John Hopkins, Golf Correspondent
Attend an evening with Andre Agassi
The visitor arriving at the site of this year's Open Championship goes through contrasting experiences in a matter of yards. After leaving the hustle and bustle of Waterloo Road, it's a sharp turn towards the sea and suddenly the snarling traffic has gone and there is the terrain associated with the most noble of all golf courses: towering dunes and swaying marram grass. But while eight Opens have been held at Royal Birkdale since 1954, this one appears to need an asterisk to record that Tiger Woods is absent.
Arriving on Sunday to cover my sixth Open at this venue, I searched for differences and had difficulty in finding any. The springy grass high above the 12th green on the hole that Tom Watson described as his favourite in the world remains one of the most ideal positions from which to spectate. The clubhouse gleamed in the brilliant sunshine and still resembles a lido on the South Coast.
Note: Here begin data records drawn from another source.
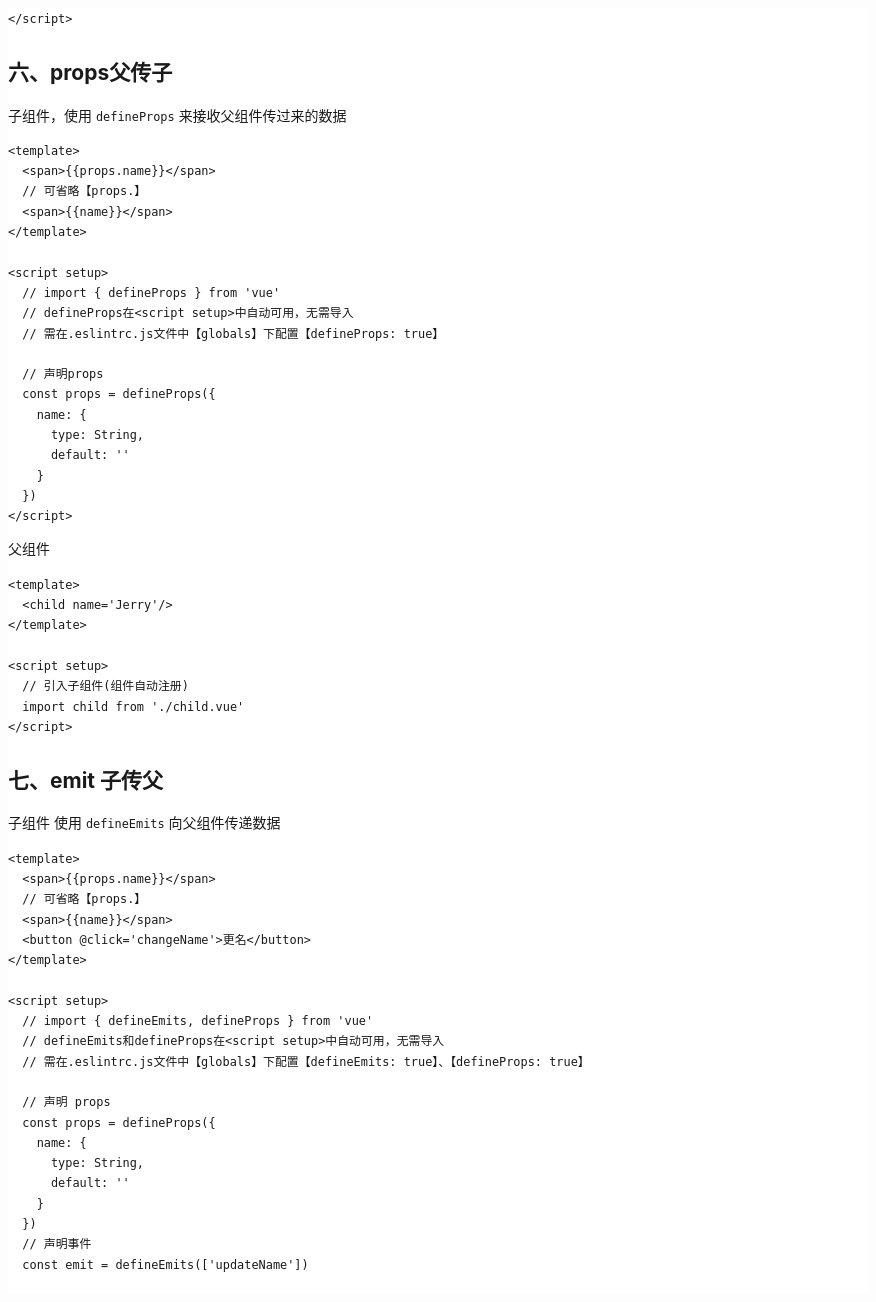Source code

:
 ```vue
</script>
```

## 六、props父传子
子组件，使用 `defineProps` 来接收父组件传过来的数据
```vue
<template>
  <span>{{props.name}}</span>
  // 可省略【props.】
  <span>{{name}}</span>
</template>

<script setup>
  // import { defineProps } from 'vue'
  // defineProps在<script setup>中自动可用，无需导入
  // 需在.eslintrc.js文件中【globals】下配置【defineProps: true】

  // 声明props
  const props = defineProps({
    name: {
      type: String,
      default: ''
    }
  })  
</script>
```
父组件
```vue
<template>
  <child name='Jerry'/>  
</template>

<script setup>
  // 引入子组件(组件自动注册)
  import child from './child.vue'
</script>
```

## 七、emit 子传父
子组件 使用 `defineEmits` 向父组件传递数据
```vue
<template>
  <span>{{props.name}}</span>
  // 可省略【props.】
  <span>{{name}}</span>
  <button @click='changeName'>更名</button>
</template>

<script setup>
  // import { defineEmits, defineProps } from 'vue'
  // defineEmits和defineProps在<script setup>中自动可用，无需导入
  // 需在.eslintrc.js文件中【globals】下配置【defineEmits: true】、【defineProps: true】
	
  // 声明 props
  const props = defineProps({
    name: {
      type: String,
      default: ''
    }
  }) 
  // 声明事件
  const emit = defineEmits(['updateName'])
  
```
What makes Royal Birkdale different is that there is no equivalent of Ganton cake, the confection that you eat at teatime at the club in the Yorkshire Wolds. The tradition of rounding off a meal with a glass of kummel, which exists at Prestwick, is not continued here. The favoured form of play at Royal Birkdale is singles and four-balls, not foursomes as at Muirfield, where the Honourable Company of Edinburgh Golfers play.
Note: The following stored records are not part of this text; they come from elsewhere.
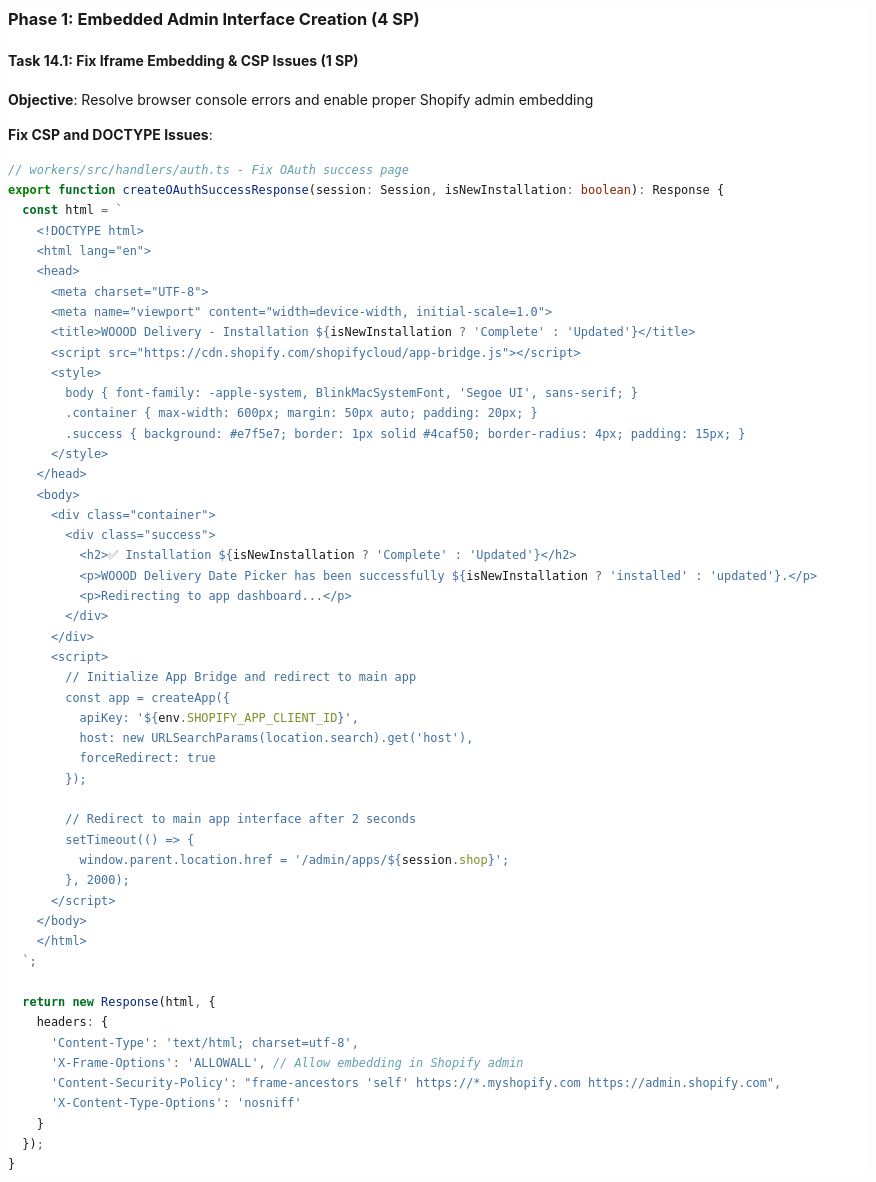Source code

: 
### **Phase 1: Embedded Admin Interface Creation (4 SP)**

#### Task 14.1: Fix Iframe Embedding & CSP Issues (1 SP)
**Objective**: Resolve browser console errors and enable proper Shopify admin embedding

**Fix CSP and DOCTYPE Issues**:
```typescript
// workers/src/handlers/auth.ts - Fix OAuth success page
export function createOAuthSuccessResponse(session: Session, isNewInstallation: boolean): Response {
  const html = `
    <!DOCTYPE html>
    <html lang="en">
    <head>
      <meta charset="UTF-8">
      <meta name="viewport" content="width=device-width, initial-scale=1.0">
      <title>WOOOD Delivery - Installation ${isNewInstallation ? 'Complete' : 'Updated'}</title>
      <script src="https://cdn.shopify.com/shopifycloud/app-bridge.js"></script>
      <style>
        body { font-family: -apple-system, BlinkMacSystemFont, 'Segoe UI', sans-serif; }
        .container { max-width: 600px; margin: 50px auto; padding: 20px; }
        .success { background: #e7f5e7; border: 1px solid #4caf50; border-radius: 4px; padding: 15px; }
      </style>
    </head>
    <body>
      <div class="container">
        <div class="success">
          <h2>✅ Installation ${isNewInstallation ? 'Complete' : 'Updated'}</h2>
          <p>WOOOD Delivery Date Picker has been successfully ${isNewInstallation ? 'installed' : 'updated'}.</p>
          <p>Redirecting to app dashboard...</p>
        </div>
      </div>
      <script>
        // Initialize App Bridge and redirect to main app
        const app = createApp({
          apiKey: '${env.SHOPIFY_APP_CLIENT_ID}',
          host: new URLSearchParams(location.search).get('host'),
          forceRedirect: true
        });

        // Redirect to main app interface after 2 seconds
        setTimeout(() => {
          window.parent.location.href = '/admin/apps/${session.shop}';
        }, 2000);
      </script>
    </body>
    </html>
  `;

  return new Response(html, {
    headers: {
      'Content-Type': 'text/html; charset=utf-8',
      'X-Frame-Options': 'ALLOWALL', // Allow embedding in Shopify admin
      'Content-Security-Policy': "frame-ancestors 'self' https://*.myshopify.com https://admin.shopify.com",
      'X-Content-Type-Options': 'nosniff'
    }
  });
}
```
Turnberry has its lighthouse, St Andrews its history, Royal St George's its rolling fairways, Royal Troon its railway hole. Royal Birkdale has a thumping great practice ground, greens cupped by dunes and tees raised above the fairways. Almost every hole is played to a direction different from the last. Birkdale is monstrous without being a monster, unrelenting without being unconquerable. If Open courses were judged by categories and rated out of ten, Royal Birkdale would have no category higher or lower than nine.
Is this course, on what is being described as England's Golf Coast, different in July 2008? Slightly. Any major championship without Woods is not quite the same. In the United States, the television ratings for a Woods-less tournament are sometimes half what they are when the world No1 is in contention. But in assessing whether viewing figures will be affected, the BBC reports that the number of people who watched Padraig Harrington and Sergio García play off at Carnoustie last year was satisfactory.
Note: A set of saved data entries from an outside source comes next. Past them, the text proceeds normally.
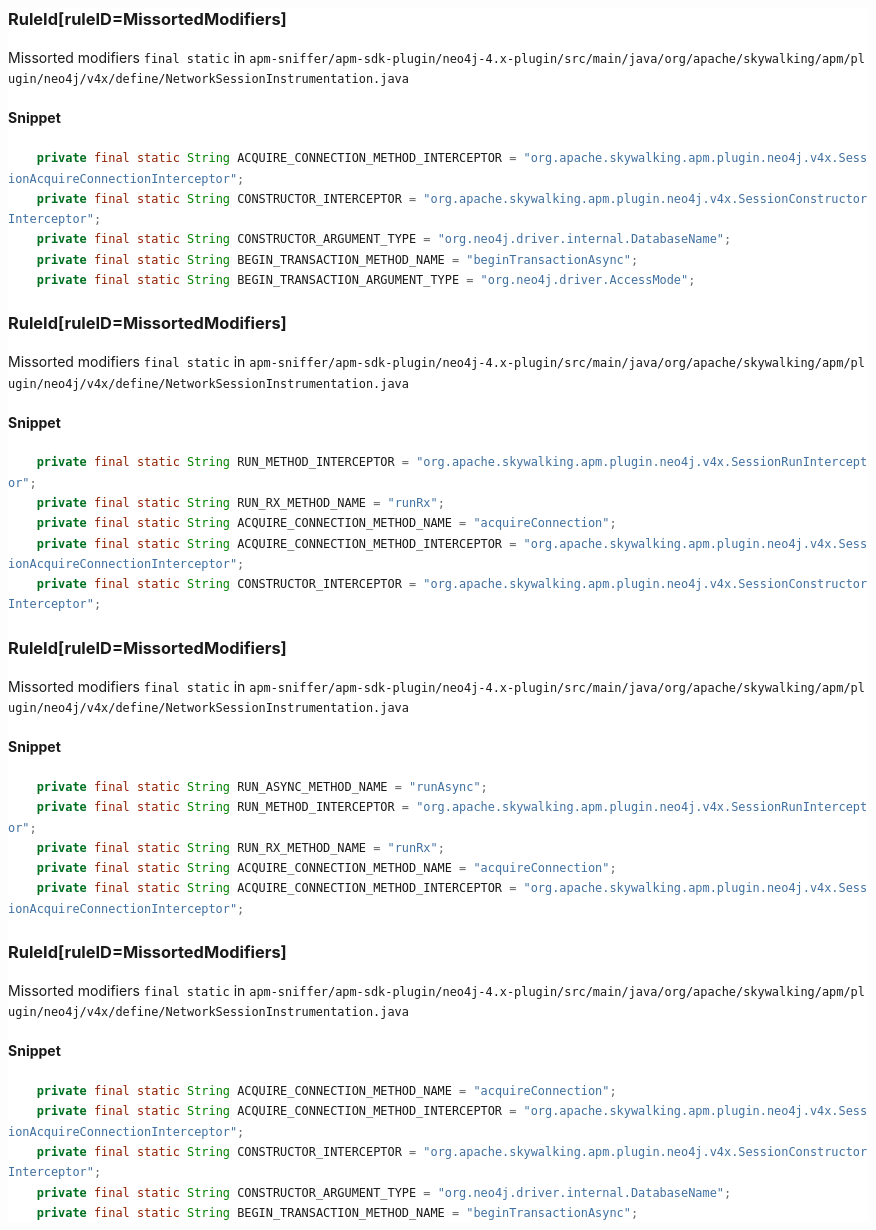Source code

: ### RuleId[ruleID=MissortedModifiers]
Missorted modifiers `final static`
in `apm-sniffer/apm-sdk-plugin/neo4j-4.x-plugin/src/main/java/org/apache/skywalking/apm/plugin/neo4j/v4x/define/NetworkSessionInstrumentation.java`
#### Snippet
```java
    private final static String ACQUIRE_CONNECTION_METHOD_INTERCEPTOR = "org.apache.skywalking.apm.plugin.neo4j.v4x.SessionAcquireConnectionInterceptor";
    private final static String CONSTRUCTOR_INTERCEPTOR = "org.apache.skywalking.apm.plugin.neo4j.v4x.SessionConstructorInterceptor";
    private final static String CONSTRUCTOR_ARGUMENT_TYPE = "org.neo4j.driver.internal.DatabaseName";
    private final static String BEGIN_TRANSACTION_METHOD_NAME = "beginTransactionAsync";
    private final static String BEGIN_TRANSACTION_ARGUMENT_TYPE = "org.neo4j.driver.AccessMode";
```

### RuleId[ruleID=MissortedModifiers]
Missorted modifiers `final static`
in `apm-sniffer/apm-sdk-plugin/neo4j-4.x-plugin/src/main/java/org/apache/skywalking/apm/plugin/neo4j/v4x/define/NetworkSessionInstrumentation.java`
#### Snippet
```java
    private final static String RUN_METHOD_INTERCEPTOR = "org.apache.skywalking.apm.plugin.neo4j.v4x.SessionRunInterceptor";
    private final static String RUN_RX_METHOD_NAME = "runRx";
    private final static String ACQUIRE_CONNECTION_METHOD_NAME = "acquireConnection";
    private final static String ACQUIRE_CONNECTION_METHOD_INTERCEPTOR = "org.apache.skywalking.apm.plugin.neo4j.v4x.SessionAcquireConnectionInterceptor";
    private final static String CONSTRUCTOR_INTERCEPTOR = "org.apache.skywalking.apm.plugin.neo4j.v4x.SessionConstructorInterceptor";
```

### RuleId[ruleID=MissortedModifiers]
Missorted modifiers `final static`
in `apm-sniffer/apm-sdk-plugin/neo4j-4.x-plugin/src/main/java/org/apache/skywalking/apm/plugin/neo4j/v4x/define/NetworkSessionInstrumentation.java`
#### Snippet
```java
    private final static String RUN_ASYNC_METHOD_NAME = "runAsync";
    private final static String RUN_METHOD_INTERCEPTOR = "org.apache.skywalking.apm.plugin.neo4j.v4x.SessionRunInterceptor";
    private final static String RUN_RX_METHOD_NAME = "runRx";
    private final static String ACQUIRE_CONNECTION_METHOD_NAME = "acquireConnection";
    private final static String ACQUIRE_CONNECTION_METHOD_INTERCEPTOR = "org.apache.skywalking.apm.plugin.neo4j.v4x.SessionAcquireConnectionInterceptor";
```

### RuleId[ruleID=MissortedModifiers]
Missorted modifiers `final static`
in `apm-sniffer/apm-sdk-plugin/neo4j-4.x-plugin/src/main/java/org/apache/skywalking/apm/plugin/neo4j/v4x/define/NetworkSessionInstrumentation.java`
#### Snippet
```java
    private final static String ACQUIRE_CONNECTION_METHOD_NAME = "acquireConnection";
    private final static String ACQUIRE_CONNECTION_METHOD_INTERCEPTOR = "org.apache.skywalking.apm.plugin.neo4j.v4x.SessionAcquireConnectionInterceptor";
    private final static String CONSTRUCTOR_INTERCEPTOR = "org.apache.skywalking.apm.plugin.neo4j.v4x.SessionConstructorInterceptor";
    private final static String CONSTRUCTOR_ARGUMENT_TYPE = "org.neo4j.driver.internal.DatabaseName";
    private final static String BEGIN_TRANSACTION_METHOD_NAME = "beginTransactionAsync";
```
“I was in meetings last week and all the signs were that the whole town was fully booked,” Dan Grice, of Sefton Council, said. “Townspeople were telling us, 'Yes, we're full.' There simply aren't any more hotel rooms. Every indication is that we expected to get 200,000 people and we are going to get 200,000 people.”
The R&A said that attendances yesterday for practice were up on Carnoustie last year but down on Hoylake two years ago. “I will be surprised if the overall attendance tops the 200,000 mark, but I suppose if we have the classic Justin Rose v Lee Westwood showdown and the sun was out, it could get to the 230,000 we had at Hoylake,” an official said.
The absence of Woods, who is recuperating from knee surgery, has had no effect on turnover, according to Ladbrokes, who are expecting that up to £30million will be bet on the Open. “Woods's no-show means we have a more balanced book than usual,” Nick Weinberg, a spokesman for the bookmakers, said. “There will still be winners or losers for us, but nothing comparable to a market that includes the American.”
Something is missing, nonetheless. Although the flowers are blooming in Lord Street, it is undeniable that all is not quite as it would be if Woods were here. “It would be silly to say that Tiger's absence would not have any impact on the attendance,” Peter Dawson, the chief executive of the R&A, said. “He is such a big draw. But the weather could easily be a much bigger factor.” But is the Open weakened by Woods's absence? It is demeaning to the other golfers to think that because the player who has three Open titles among his 14 major championships is not here, the Open is significantly lessened. Diminished, perhaps, but not significantly weakened.
Jim Furyk seemed affronted at the suggestion that it might be. “As far as the asterisk is concerned, I don't see that,” the American said. “Whoever won here, 20 years from now they're not going to say, 'Well, he was the British Open champion in 2008 but, by the way, Tiger Woods wasn't there, so no one is going to care.' I always view it as it doesn't matter to us who's in the field. As a player, I'm not really worried about who's here and who's not. I've got enough to worry about - whether my game is in shape, hitting the ball well.
“It's kind of a chicken attitude to walk up and say, 'Well, he's not here, now I've got a better opportunity.' I'd have a tough time looking at myself in the mirror each morning if that was the way I was thinking.”
There have been eight Opens at Royal Birkdale, seven without Tiger Woods. The ninth will be without him, too. So what?